We have previously pointed out that the probability of an ace in the y direction is the same as in the x see posts.#54, 55 and 105. What differs, as we have explained, are the sequences.

However, these are not unknown because probability helps us to understand the unknown.

OK, let's take your example as it is fairly simple.

nnn

nnn

nnn

You have 3 decks y1, y2, y3. Rather than use numbers for the cards I am going to use letters because otherwise we get confused when talking about 1st cards, 2nd card etc. So the 3 cards are A, B, C = Ace, Bravo, Charlie

So in the x direction P(x1)=P(x2)=P(x3)=1/3 and we agree on that.

So if you shuffle a deck of these cards and pick the first there is a 1/3 chance it is A, but if you had picked the bottom card that would also be probability of 1/3, same with the middle card.

So in the x direction we are agreed 1/3 1/3 1/3.

So what about y.

If we shuffle your 3 decks and take the top 3 cards y1 y2 y3 then there are 3 possibilities for each y and so the number of possible ways these cards can fall = 3*3*3=27 possibilities.

Let's look at the probability that in these 3 cards the 1st card only is A.

We can show this with maths using an X to show “not an A” = a 2 or a 3

So, AXX

here the probability of A is 1/3, but there are 2 possible cards in y2, a B or a C so the probability is 2/3, same with y3. So total probability = 1/3*2/3*2/3= 4/27.

We can also do this by writing out the possibilities for this deal:

A in y1

C B B C

B C B C

A A A A

a total of 4 ways out of 27 =4/27

We can also look at the probability that one of the cards out of the 3 is an A regardless of position. To do this we need to look at Ain y2 and A in y3

A in y2

We can also do this for y2 = A

C B B C

A A A A

B C B C

Another 4 ways

A in y3

and for y3 = A

A A A A

C B B C

B C B C

yet another 4 ways

Total 12

So if we want to know the probability of a single A anywhere in the 3 cards it is = 12/27=4/9

We would also want to look at the other ways for completeness:

A B C

A B C

A B C

3 more ways

and the ones we missed:

A C B C

A C C B

B B B B

A A B C

B C A A

A A A A

B A B C

B A C B

C C C C

Total 27

In order to do this many ways we have had to lay out 3x27 decks = 81

so in all those top cards how many were As?

Count them A = 27

So probability of A occurring in y = 27/81 = 1/3

the same as in x.

You will also note that AAA occurs once so probability = 1/27

but so does CBC, and BCC and BBB. All have equal probability.

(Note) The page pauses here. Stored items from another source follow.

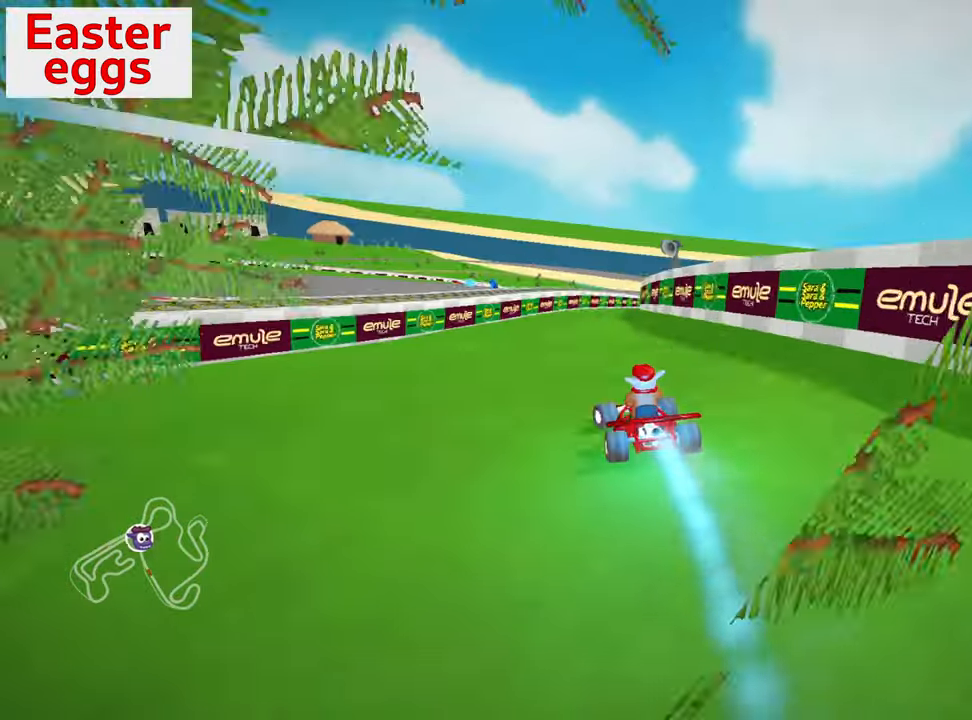
{"keys": ["left", "skid", "up"], "events": [[217, "right", "down"], [217, "skid", "down"], [367, "right", "up"], [417, "left", "down"]]}
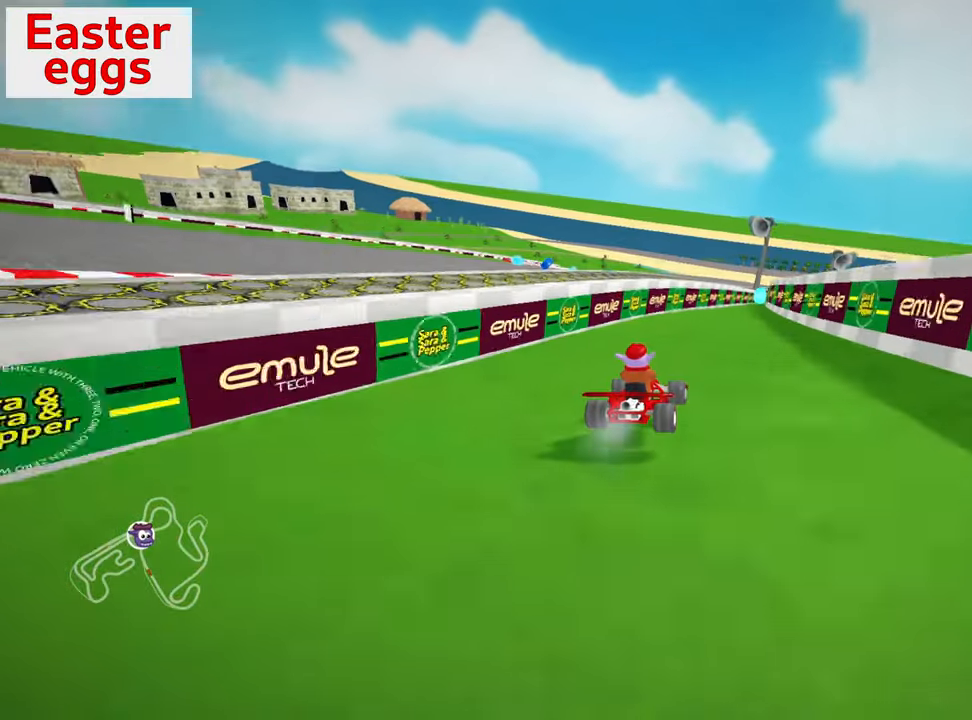
{"keys": ["left", "skid", "up"], "events": [[83, "left", "up"], [200, "left", "down"]]}
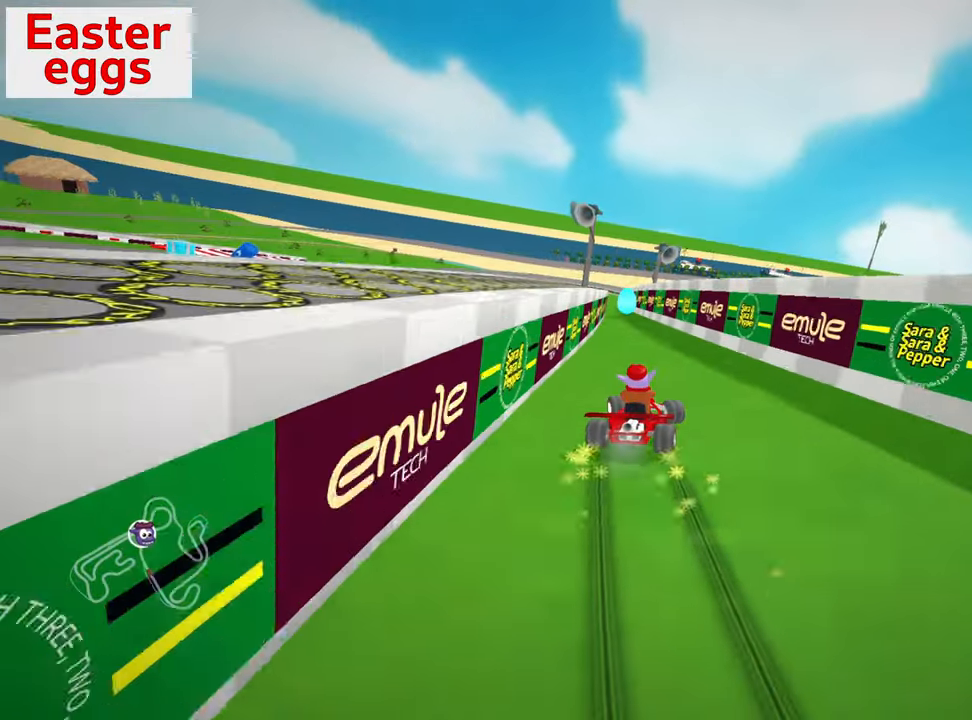
{"keys": ["left", "nitro", "up"], "events": [[400, "skid", "up"], [500, "nitro", "down"]]}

Only humans decide that A is special. That an ace wins over a 6 or a 5. In reality their probabilities are all the same!

Now, the chances are that you would not get this exact match in exactly 81 decks, but as Alan said if you do enough games (trials) say >1000, then the actuality will get close to these probabilities.

What this also tells us is that for any 3 decks all arrangements are equally likely, so it doesn't matter if you skip decks or do them in sequence, the probability is the same. Out of a 1000 decks you could choose 3 from anywhere and the probability would be the same for each. If you think otherwise, you do not understand what probability is telling us.

You can obviously do the calculation shown above for any number of decks and cards, but the numbers become large, so I'll leave that to you.

Thank you Colin, interesting that probabilities may not be the answer I am looking for,

I would agree. Probability tells us that there is no difference between shuffled decks, so skipping some of the decks has no effect on the outcome of games from a probability point of view.

Yes, there are other scenarios. Your's sounds closer to predestination, or "that one was intended for me" type of luck or fortune. I know something about probability, permutation and sequences, but nothing about predestination, fortune or luck, so I can't help you with that.